- Supplied text
The parties have filed now motions in limine to preclude the introduction of certain evidence at trial. The plaintiff's motion seeks to preclude MSS from introducing evidence of some of its expenditures after the contract had been terminated. (Doc. 21). Specifically, the motion invites us to preclude evidence of MSS's lease of a property on Airport Road in Selinsgrove, Pennsylvania, which MSS leased as a manufacturing space to construct the modular units for the contract with Elm Cooper. Elm Cooper contends that because the contract was terminated in November 2018 and the lease of this property was not signed until January of 2019, MSS should not be permitted to offset the damages in this case with the amount spent on the lease of this property, as the contract had already been terminated. For its part, MSS argues that several emails exchanged between November 2018 and May 2019 evidence Elm Cooper's intent to proceed with the contract despite the email in November 2018 purporting to terminate the contract. Thus, according to MSS, the evidence concerning the Airport Road property is relevant to the damages claims in this case, as the property was leased in order to manufacture the modular units for the contract with Elm Cooper. Notably, neither of the parties have provided us with the full body of these underlying e-mails and communications, which form the factual basis for their respective claims. Thus, we are invited in this motion in limine to rule as a matter of law prior to trial on pivotal factual issues in the absence of a full presentation of what are undeniably disputed facts.

Likewise, MSS has filed a motion in limine which urges us to resolve pivotal disputed factual questions prior to trial on a record that is both sparse and replete with factual disputes. For its part, MSS has filed a motion in limine to preclude the plaintiff from introducing evidence of the contract's economic viability. (Doc. 22). Elm Cooper's basis for terminating the contract was because it was determined that the project was not economically viable at the time, and MSS contends that Elm Cooper should be completely precluded from presenting evidence on this score because MSS has not received certain discovery from Elm Cooper regarding the contract's economic viability. Thus, MSS argues that Elm Cooper should not be permitted to introduce evidence of the contract's economic viability at trial. Elm Cooper denies MSS's claim that it has defaulted on its discovery obligations, and instead insists that MSS has failed to provide complete discovery. Notably, neither party ever filed a timely motion to compel discovery.

- Source material
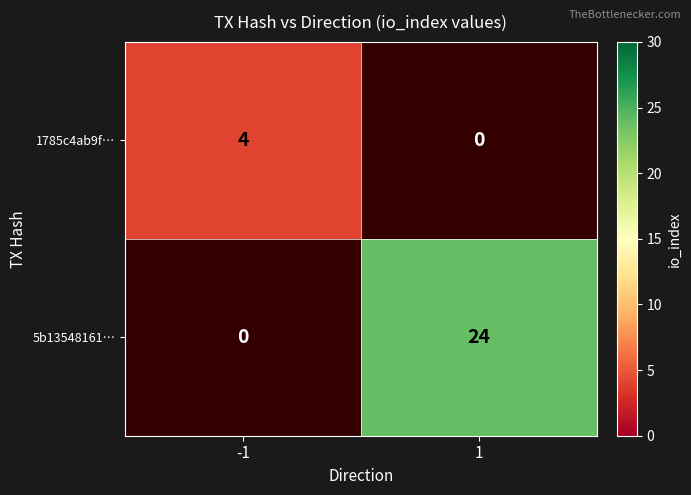

At how many categories does at least one series exceed 2?

2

- What this task involves
Carry on the passage about the motions in limine from its last sentence, writing what comes next.

- Answer box
These motions have been briefed by the parties and are, therefore, ripe for resolution. For the reasons set forth below, the motions will be DENIED without prejudice subject to later renewal at trial.

II. Discussion

A. Motions in Limine Guiding Principles

The Court is vested with broad inherent authority to manage its cases, which carries with it the discretion and authority to rule on motions in limine prior to trial. See Luce v. United States, 469 U.S. 38, 41 n.4 (1984); In re Japanese Elec. Prods. Antitrust Litig., 723 F.2d 238, 260 (3d Cir. 1983), rev'd on other grounds sub nom., Matsushita Elec. Indus. Co. v. Zenith Radio Corp., 475 U.S. 574 (1986) (the court exercises its discretion to rule in limine on evidentiary issues "in appropriate cases"). Courts may exercise this discretion in order to ensure that juries are not exposed to unfairly prejudicial, confusing or irrelevant evidence. United States v. Romano, 849 F.2d 812, 815 (3d Cir. 1988). Courts may also do so in order to "narrow the evidentiary issues for trial and to eliminate unnecessary trial interruptions." Bradley v. Pittsburgh Bd. of Educ., 913 F.2d 1064, 1069 (3d Cir. 1990) (citation omitted). However, courts should be careful before doing so.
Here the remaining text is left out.